En la última semana hemos asistido
a dos dimisiones de otros cargos políticos del Gobierno de
la Ciudad. Un hecho que, con independencia de las razones
que las han motivado, bien conocidas en su orígen, nudo y
desenlace, hay que alabar la decisión de sus protagonistas
en un país en el que pocos dimite, pase lo que pase, y
cuando son tantos los que se aferran a los cargos, pese a
que las cargas en alguna ocasión les impelen a adoptar esta
decisión de abandonar en un loable ejercicio de
responsabilidad pública y personal.
Se requieren arrestos y firmeza para asumir errores y
marcharse, porque el ejercicio de la función pública entraña
responsabilidad y respuesta a cualquier error que ha de
“pagarse” políticamente con la dimisión o el cese.

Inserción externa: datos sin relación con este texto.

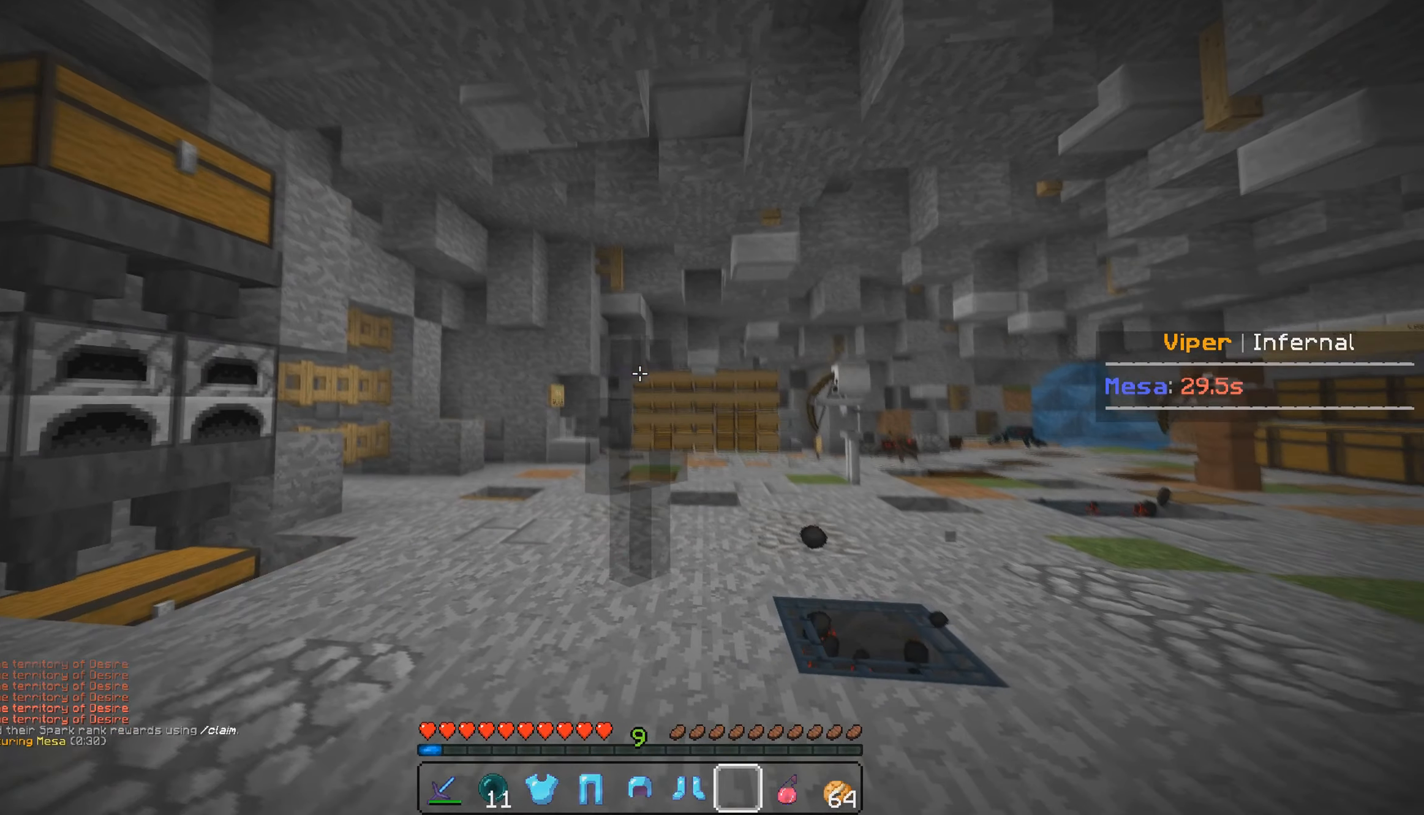
{"keys": [], "mouse": [], "events": []}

En los
casos a los que nos referimos, han sido los propios
protagonistas quienes han optado por ejercer su derecho a la
renuncia, lo que hay que valorar como un ejercicio de
higiene política inusual en las circunstancias habituales de
la política ceutí.
Sin entrar en la razones que motivaron la marcha de ambos
políticos, éstos han abierto el camino que no han de perder
de vista quienes, en circunstancias similares, pudieran
verse en una situación parecida. Hay que reconocerles, a
quienes ejercen la depuración de sus actuaciones por la vía
de la dimisión, el ejemplo de cómo pagar los errores y el
precio político que conlleva. Bien es sabido que, en
política está la ética y la estética, lo que significa que
no siempre una conducta, sin ser delictiva o merecedora de
la aplicación del Código Penal, es políticamente correcta o
asumible, desde un punto de vista moral. Los comportamientos
se sitúan en un ámbito que puede ir mucho más allá de una
mera cuestión de conciencia o manos limpias.